Cleaver was born in 1935 in Wabbaseka, Arkansas. His family relocated to Phoenix and then to Los Angeles. He had a troubled youth, getting involved in petty crime and spending time in youth detention centers. He was 18 when he served time in prison for conviction of a felony drug charge (marijuana). In 1958, he was convicted of rape and assault with intent to murder, and eventually served time in Folsom and San Quentin prisons. While in prison, he was given a copy of The Communist Manifesto. Cleaver was released on parole on December 12, 1966, with a discharge date of March 20, 1971. In 1968 he was arrested on violation of parole by association with individual(s) of bad reputation, and control and possession of firearms. Cleaver petitioned for habeas corpus to the Solano County Court, and was granted it along with a release of a $50,000 bail.[2]

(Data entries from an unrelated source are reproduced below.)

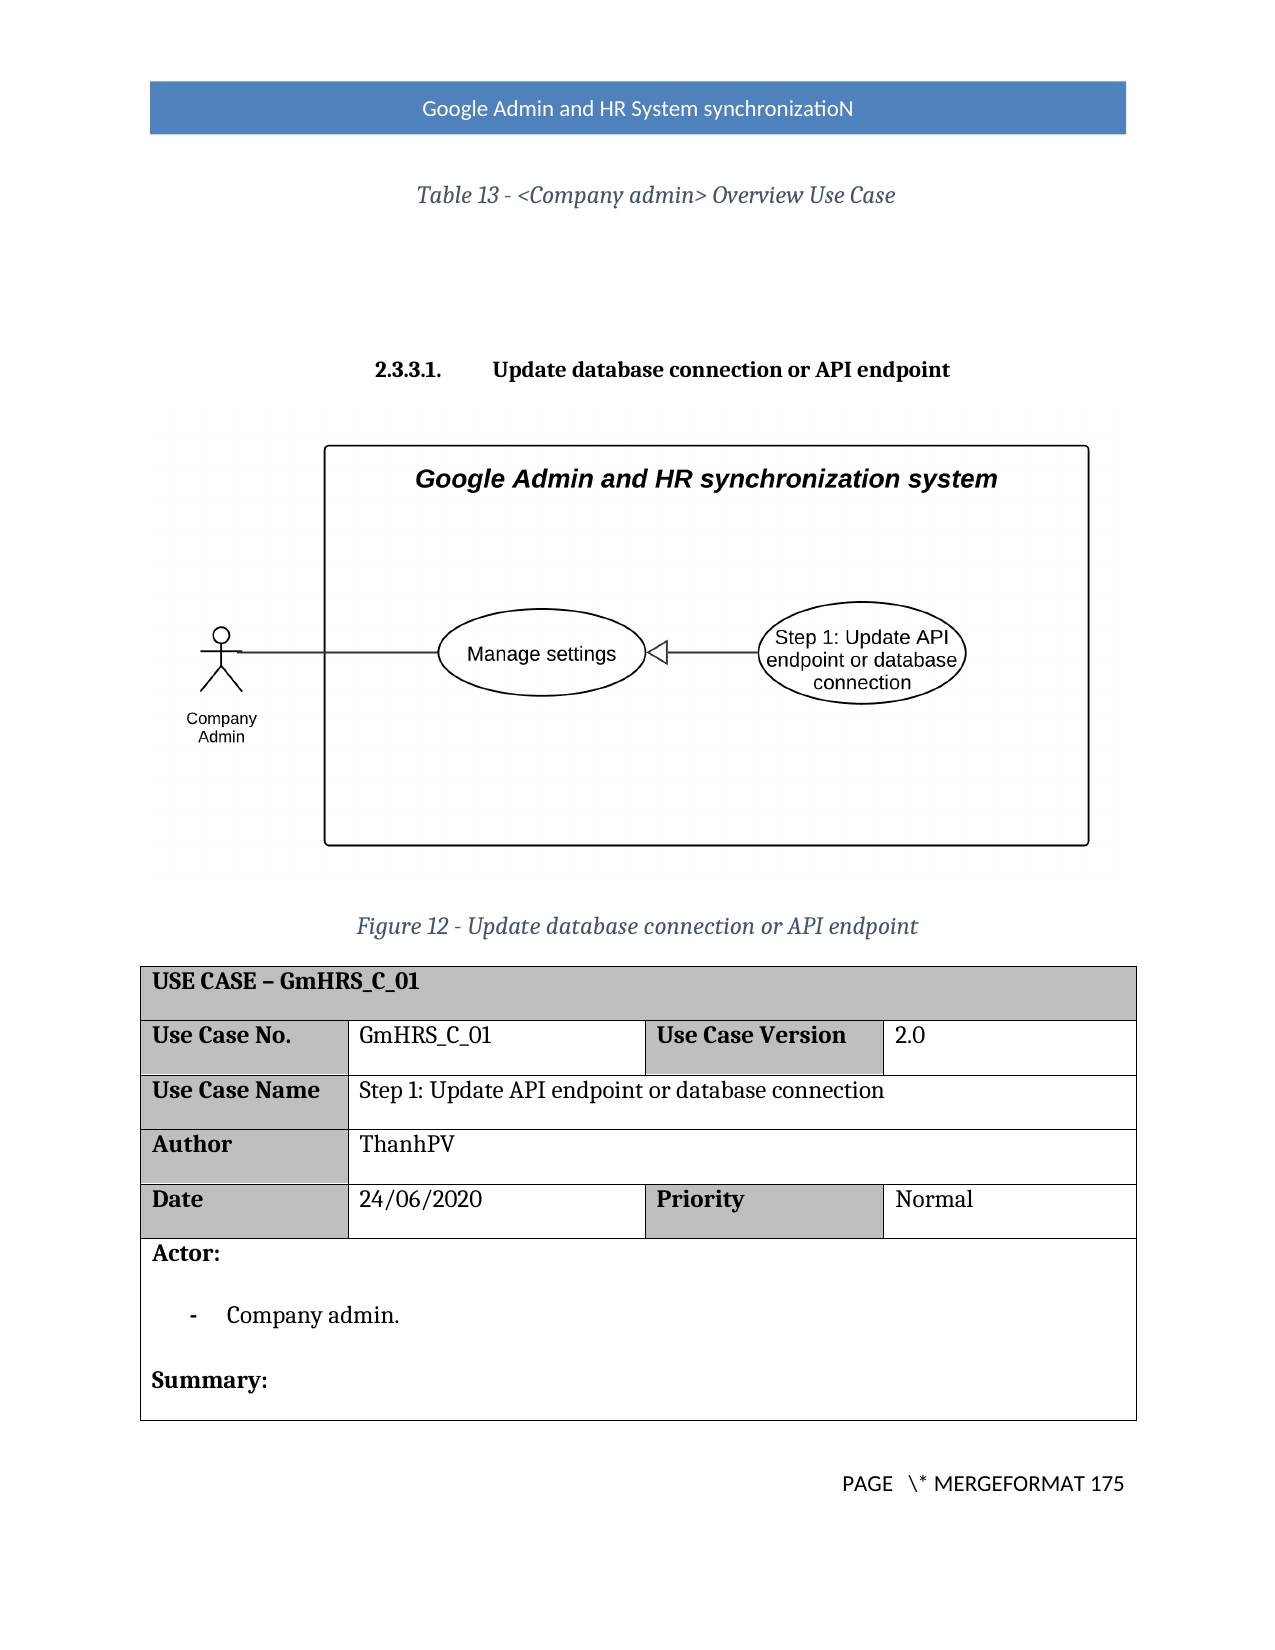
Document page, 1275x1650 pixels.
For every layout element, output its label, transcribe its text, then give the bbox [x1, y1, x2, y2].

table_cell 2.0 [884, 1021, 1136, 1074]
table_header USE CASE – GmHRS_C_01 [141, 967, 1136, 1020]
table_cell Use Case Name [141, 1076, 348, 1129]
table_cell ThanhPV [349, 1130, 1136, 1183]
table_cell Normal [884, 1185, 1136, 1238]
table_cell Priority [646, 1185, 883, 1238]
text Table 13 - <Company admin> Overview Use Case [187, 181, 1125, 209]
table_cell 24/06/2020 [349, 1185, 645, 1238]
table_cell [141, 1239, 1136, 1420]
table_cell Author [141, 1130, 348, 1183]
table_cell GmHRS_C_01 [349, 1021, 645, 1074]
picture [150, 408, 1125, 879]
table_cell Use Case No. [141, 1021, 348, 1074]
subtitle Update database connection or API endpoint [375, 357, 1125, 384]
table_cell Date [141, 1185, 348, 1238]
table_cell Use Case Version [646, 1021, 883, 1074]
table_cell Step 1: Update API endpoint or database connection [349, 1076, 1136, 1129]
text Figure 12 - Update database connection or API endpoint [150, 912, 1125, 941]
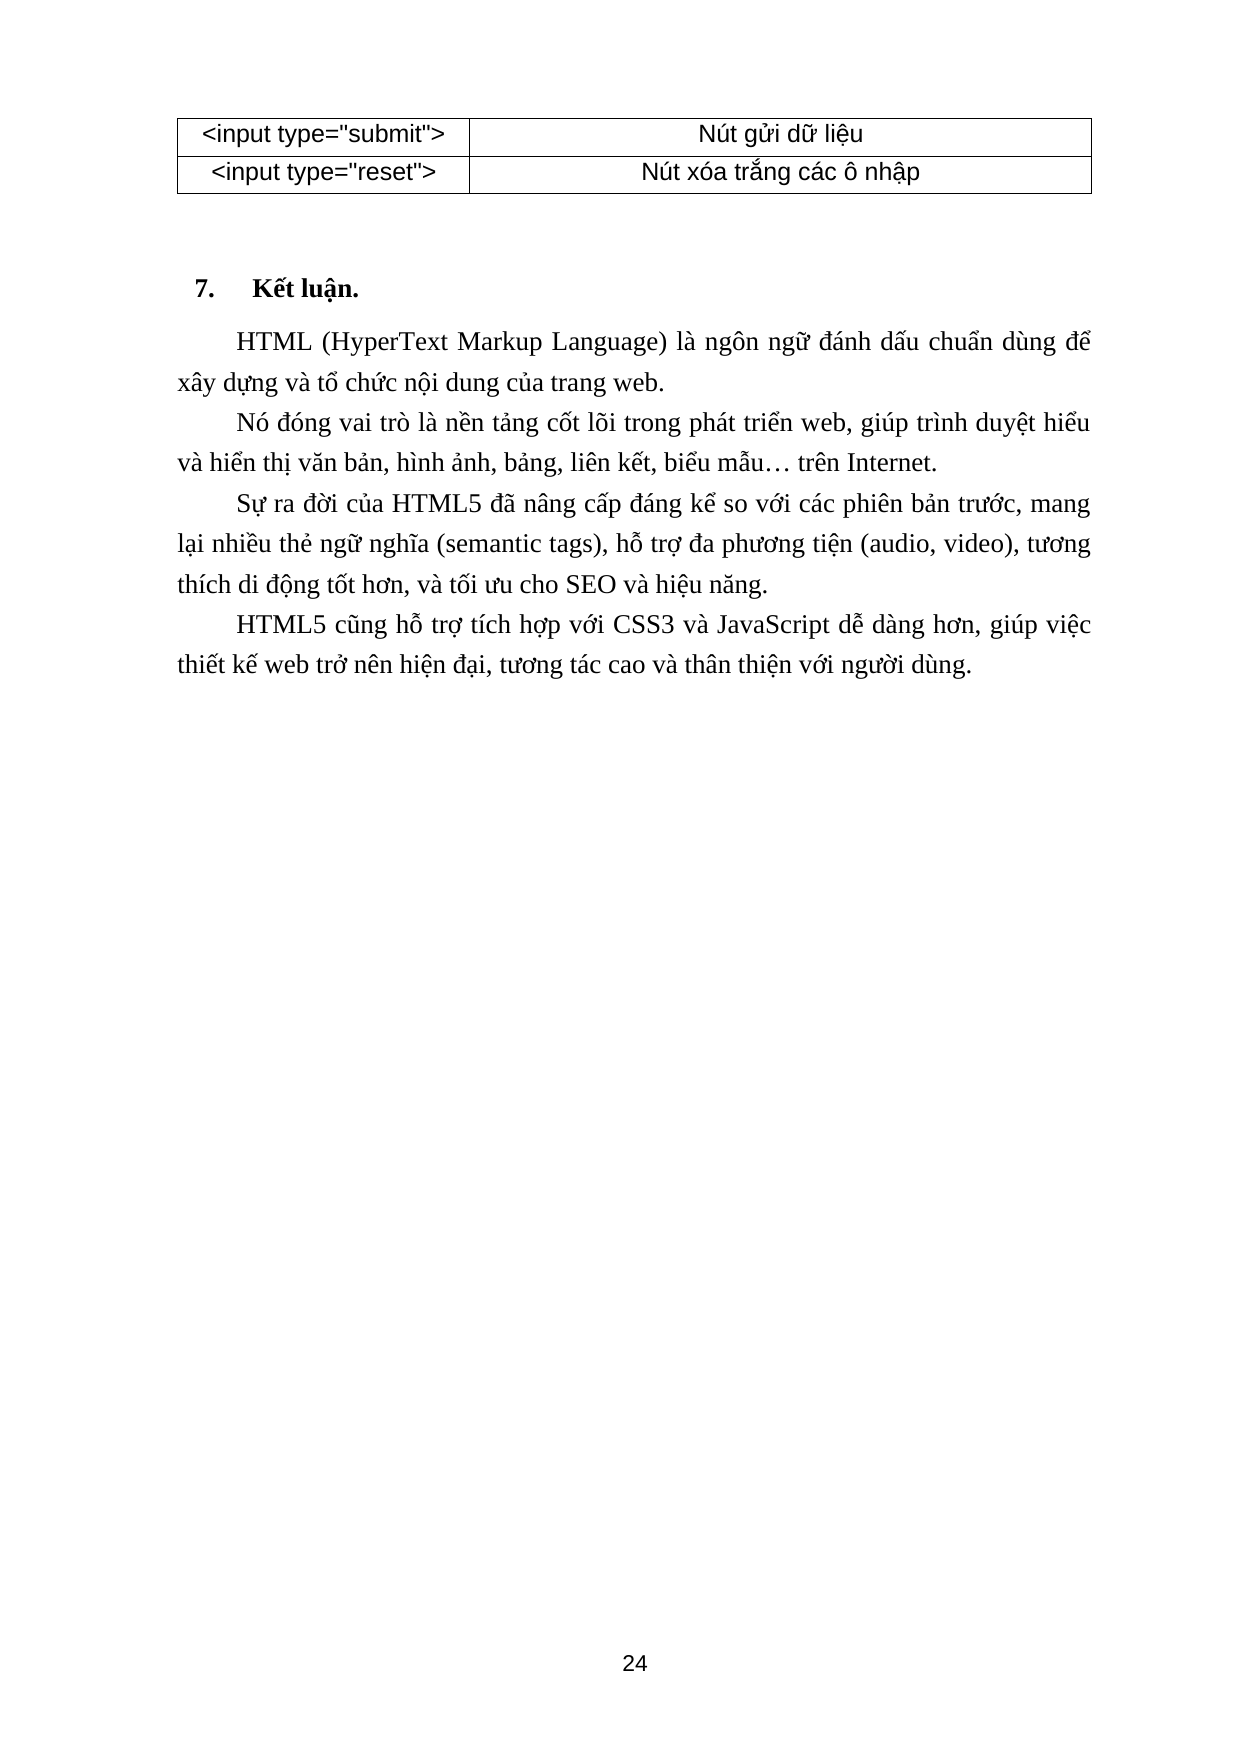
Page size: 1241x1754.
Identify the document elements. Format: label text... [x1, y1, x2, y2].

table_cell <input type="reset"> [178, 157, 469, 193]
table_cell Nút xóa trắng các ô nhập [470, 157, 1091, 193]
text Nó đóng vai trò là nền tảng cốt lõi trong phát triển web, giúp trình duyệt hiểu và hiển thị văn bản, hình ảnh, bảng, liên kết, biểu mẫu… trên Internet. [177, 406, 1092, 478]
text HTML5 cũng hỗ trợ tích hợp với CSS3 và JavaScript dễ dàng hơn, giúp việc thiết kế web trở nên hiện đại, tương tác cao và thân thiện với người dùng. [177, 608, 1092, 680]
table_cell Nút gửi dữ liệu [470, 119, 1091, 156]
table_cell <input type="submit"> [178, 119, 469, 156]
text HTML (HyperText Markup Language) là ngôn ngữ đánh dấu chuẩn dùng để xây dựng và tổ chức nội dung của trang web. [177, 325, 1092, 397]
subtitle Kết luận. [214, 272, 1092, 303]
text Sự ra đời của HTML5 đã nâng cấp đáng kể so với các phiên bản trước, mang lại nhiều thẻ ngữ nghĩa (semantic tags), hỗ trợ đa phương tiện (audio, video), tương thích di động tốt hơn, và tối ưu cho SEO và hiệu năng. [177, 487, 1092, 599]
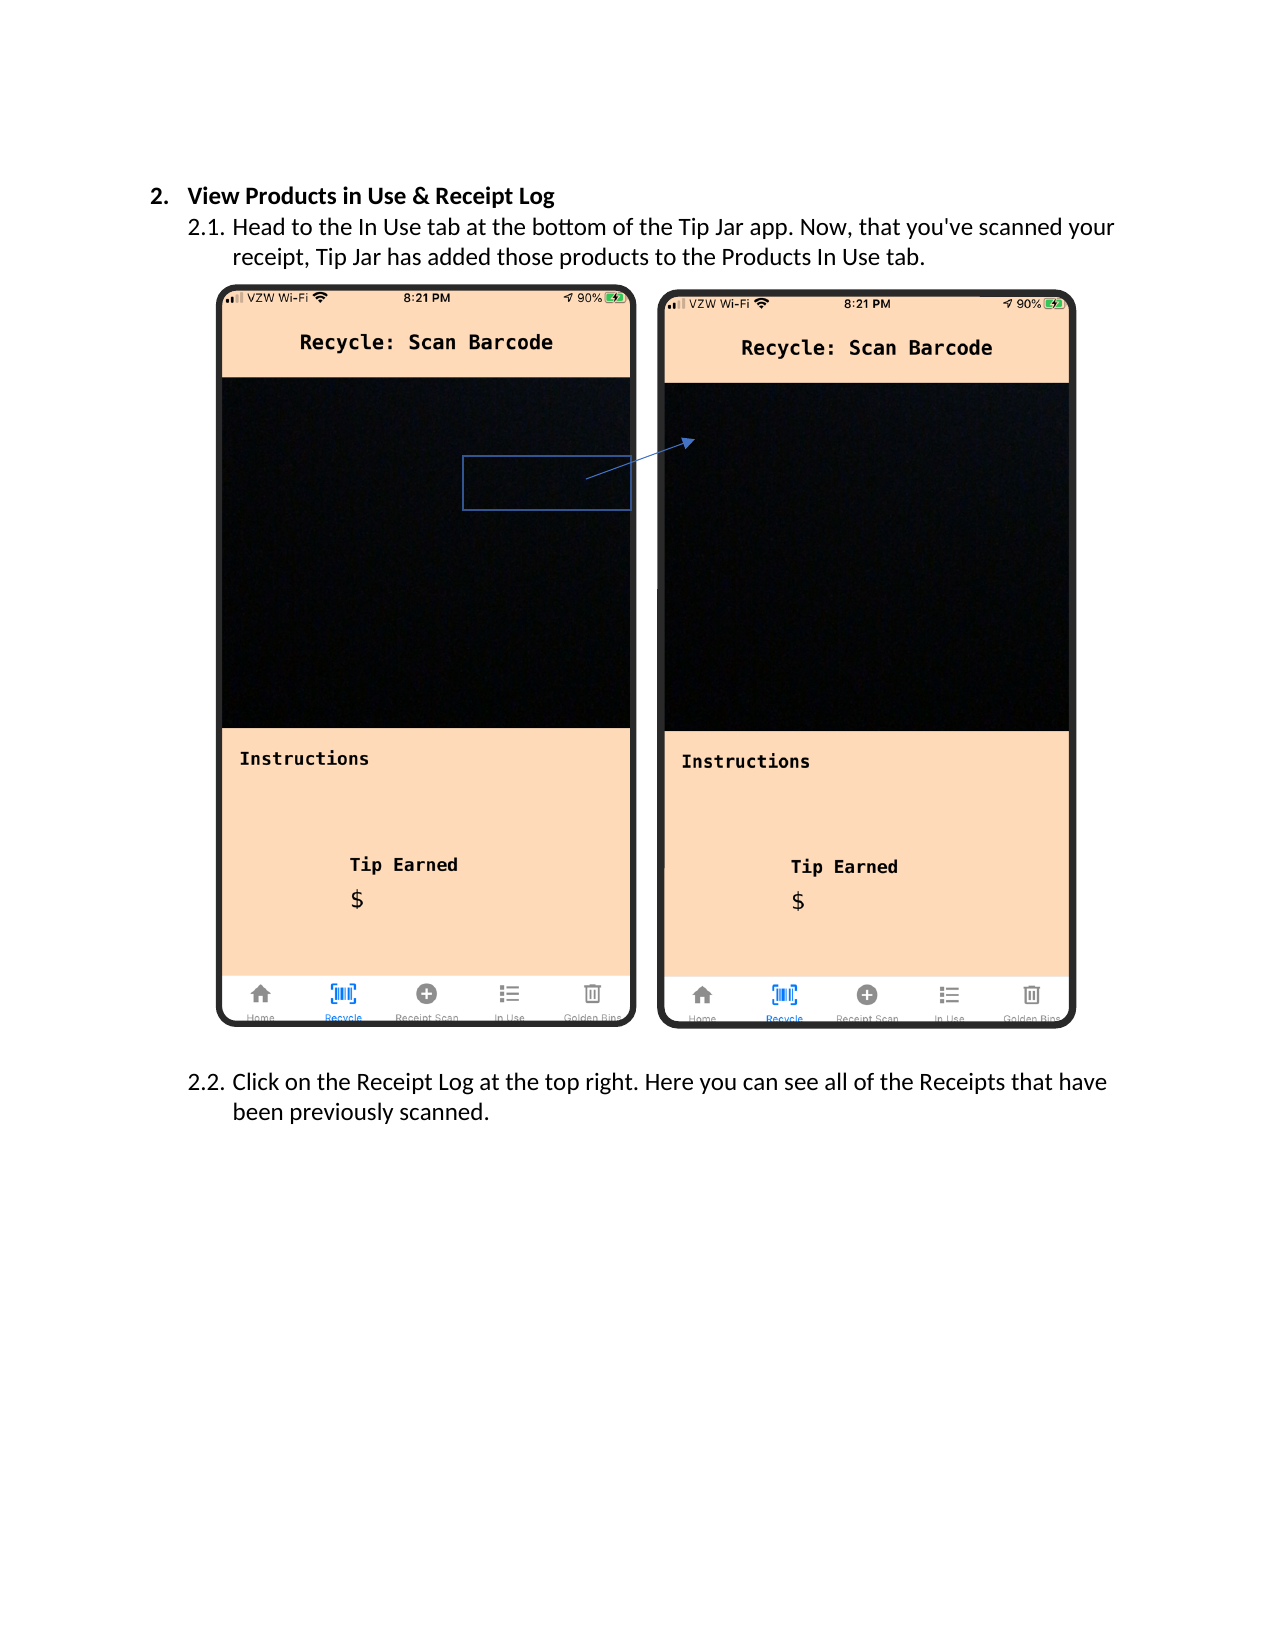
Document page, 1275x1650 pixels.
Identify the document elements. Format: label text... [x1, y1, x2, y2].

list Click on the Receipt Log at the top right. Here you can see all of the Receipts that have been previously scanned. [187, 1066, 1125, 1127]
picture [464, 457, 630, 509]
picture [223, 291, 630, 1020]
picture [665, 297, 1068, 1021]
list Head to the In Use tab at the bottom of the Tip Jar app. Now, that you've scanned your receipt, Tip Jar has added those products to the Products In Use tab. [187, 211, 1125, 272]
list View Products in Use & Receipt Log [150, 181, 1125, 211]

While in prison he wrote philosophical and political essays that formed his memoir titled Soul on Ice, which became highly influential in the black power movement after its publication in 1968. His memoir “was hailed as an authentic voice of black rage in a white-ruled world. The New York Times named it one of its 10 best books of the year.”[3] In the book he renounced rape and his previous reasoning about it. He acknowledged that he had committed many acts of rape, which he then considered an “insurrectionary act.”[4]

I took a long look at myself and, for the first time in my life, admitted that I was wrong, that I had gone astray -- astray not so much from the white man's law as from being human, civilized -- for I could not approve the act of rape. Even though I had some insight into my own motivations, I did not feel justified. I lost my self respect. My pride as a man dissolved and my whole fragile moral structure seemed to collapse, completely shattered.[5]

In 1967, he and others formed the Black House political/cultural center in San Francisco. In 1968, he was a presidential candidate on the Peace and Freedom Party ticket, although there was much debate if he could run because he was too young to serve as president. He and his running mate received 36, 571 votes (0.05%.

According to Wikipedia, “In the aftermath of the assassination of Dr. Martin Luther King Jr. on April 4, 1968, there were riots across the nation. On April 6, Cleaver and 14 other panthers led an ambush of Oakland police officers, during which two officers were wounded. Cleaver was wounded during the ambush and 17-year-old Black Panther member Bobby Hutton was killed. They were armed with M16 rifles and shotguns.”[6] Cleaver was charged with attempted murder but jumped bail and fled to Cuba. He spent the next seven years exiled in Cuba, Algeria, and France, while a fugitive from the United States criminal justice system. He also toured North Korea. Cleaver broke with the Panthers in 1971. While in Algeria and North Korea, he and his wife had a son and a daughter. Cleaver and his wife divorced after twenty years of marriage.

Cleaver surrendered to the FBI when he returned to the U.S. in 1977. In a deal with the government, he pleaded guilty to the assault charge stemming from the shootout. Charges of attempted murder were dropped, and he was sentenced to 1,200 hours of community service.

When he returned, he sought a new direction and became active in various religious groups. for instance, he was a born-again Christian and then a follower of the Reverend Sun Myung Moon. (Previously while serving his prison sentence in the 1960s, he converted to Islam, then followed Malcolm X.) He led a short-lived revivalist ministry called Eldridge Cleaver Crusades. He was baptized a member of The Church of Jesus Christ of Latter-day Saints on December 11, 1983. He periodically attended meetings and spoke frequently at Latter-day Saint gatherings.

Cleaver proclaimed himself a conservative and ran, unsuccessfully, for various local offices as a Republican. He was treated for addiction to crack cocaine in 1990 and arrested for possession in 1992 and 1994. He moved to Southern California sometime after 1994 and died in Pomona on May 1, 1998.